As of now, the video has over 30,000 views and there were dozens of comments showcasing that it resonated with numerous users on the platform. Within those comments, victims of narcissistic abuse expanded on their stories and experiences. Within their stories arose a common theme that made my heart absolutely ache…
“I’m trying to discover my sense of self again…”
“He broke my soul, I left without a support system…’
“I don’t know who I am, what I like, I don’t know what to do…”
“She hurt me to my very core… I’m still recovering after three years.”
“They gaslit me into another dimension.”
The words hurt to read because I remember all too well how it feels to end a relationship with a narcissist only to realize that the healing journey is only just beginning.
To backtrack, many years ago I was able to walk away from my narcissistic abuser after almost a year of dating. At the time I assumed that it would be the same as any other break-up. I expected to cry, spend time with my friends and support system, and quickly build myself back up.
Those of you who have been through a similar experience is most likely already aware that the aftermath of psychological abuse is unlike any “normal” break-up.
In the months following our break-up, confusion and despair were around every corner. Self-hatred coursed through my veins, and the confident woman who had once stared back at me in the mirror had been replaced by someone I failed to recognize at all.
The strongest of all of those emotions was anger. Anger that I had allowed someone to strip me of my worth. Anger that I had allowed someone control over what I thought and what I felt. Anger that I now questioned everything because I been gaslighted and invalidated for so long.
One question became more and more prevalent in my mind.
Was this going to be the rest of my life? Was this horror going to last forever?
Today I am able to reassure you that the horror does not last forever.

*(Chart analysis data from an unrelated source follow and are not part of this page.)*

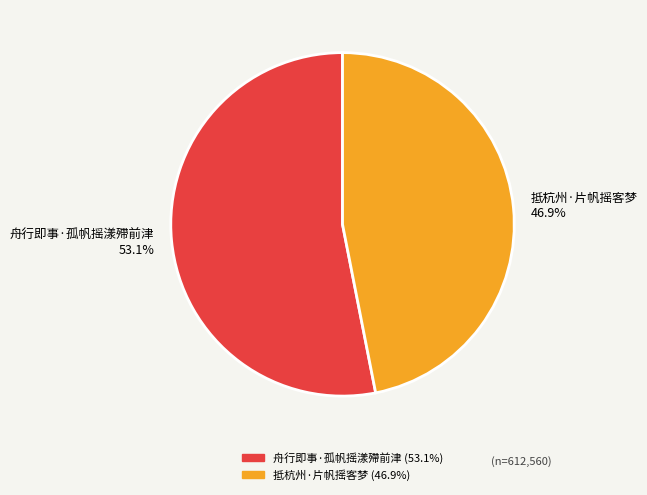

Is it true that 舟行即事·孤帆摇漾殢前津 is 53% of the pie?

True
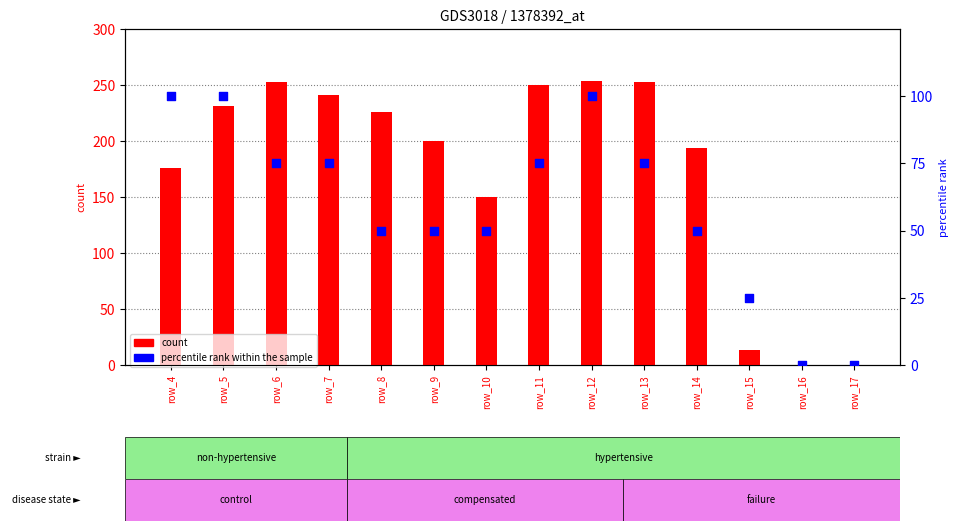

What are all the series names shown in the legend?

count, percentile rank within the sample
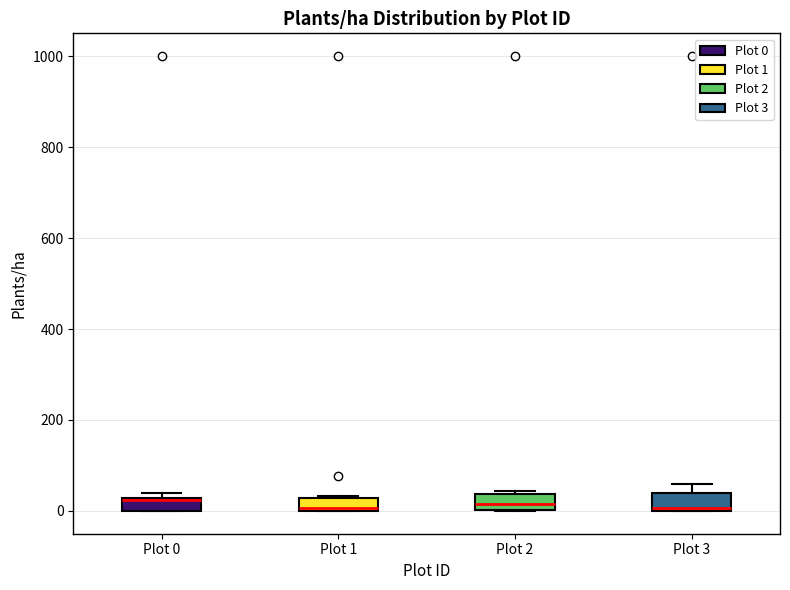

Where is the upper edge of the box for Plot 3 on the y-axis? The values are not printed on the chart, so give them approximately, as read against the axis.

40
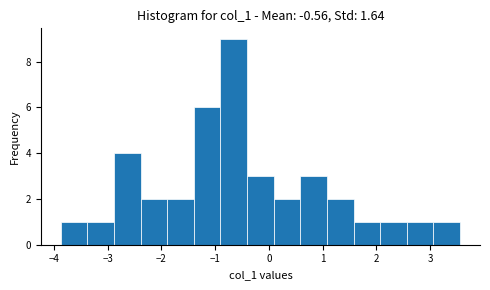

Reading left to right, transcribe this chart: for each bar, give the range it covers on the x-axis and its height. Neither the bar edges nor the heights are printed on the chart, so give them approximately, as read against the axes.

-3.9 to -3.4: 1
-3.4 to -2.9: 1
-2.9 to -2.4: 4
-2.4 to -1.9: 2
-1.9 to -1.4: 2
-1.4 to -0.9: 6
-0.9 to -0.4: 9
-0.4 to 0.1: 3
0.1 to 0.6: 2
0.6 to 1.1: 3
1.1 to 1.6: 2
1.6 to 2.1: 1
2.1 to 2.6: 1
2.6 to 3.1: 1
3.1 to 3.6: 1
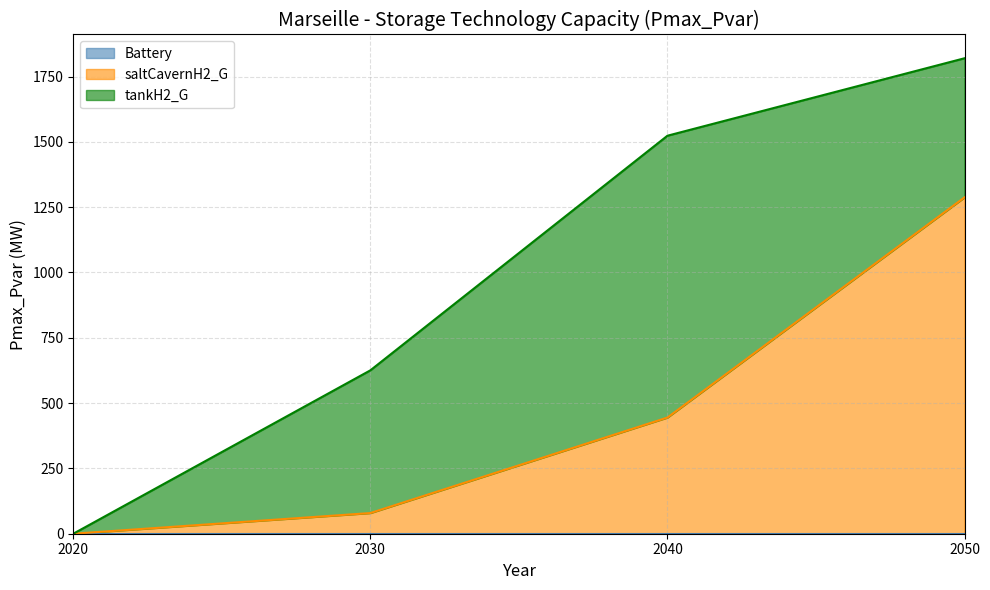

At 2040, list the series in order from largest to smallest.

tankH2_G, saltCavernH2_G, Battery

Although I may write about what I experienced both mentally and physically after dating a narcissist, it is to help victims, not because I cannot let go of what happened.
Just on a high level, I had to relearn how to trust myself, how to know myself, how to set boundaries, and how to love myself again.
Within those hard lessons, there was plenty of good as well. I was able to relearn how to trust myself, and how to feel joy. The joy was a kind that I had never felt before because I had suffered from codependency that was another part of my mental health I started to focus on.
All of that being said, this message is meant to reassure you.
I want you to know that it is completely normal to feel lost after leaving an abusive relationship. I want you to remember that what you have gone through was horrendous, and something that you should have never experienced.
Healing takes time and it is truly a journey, not a destination. There are days when I still feel the aftereffects of my trauma, but I am now equipped to work through it in a healthy way.
Please remember that if you feel lost, and you don’t know who you are right now… you are not alone.
In fact, there are many survivors ready to stand by your side as you pull yourself back off the ground stronger than ever.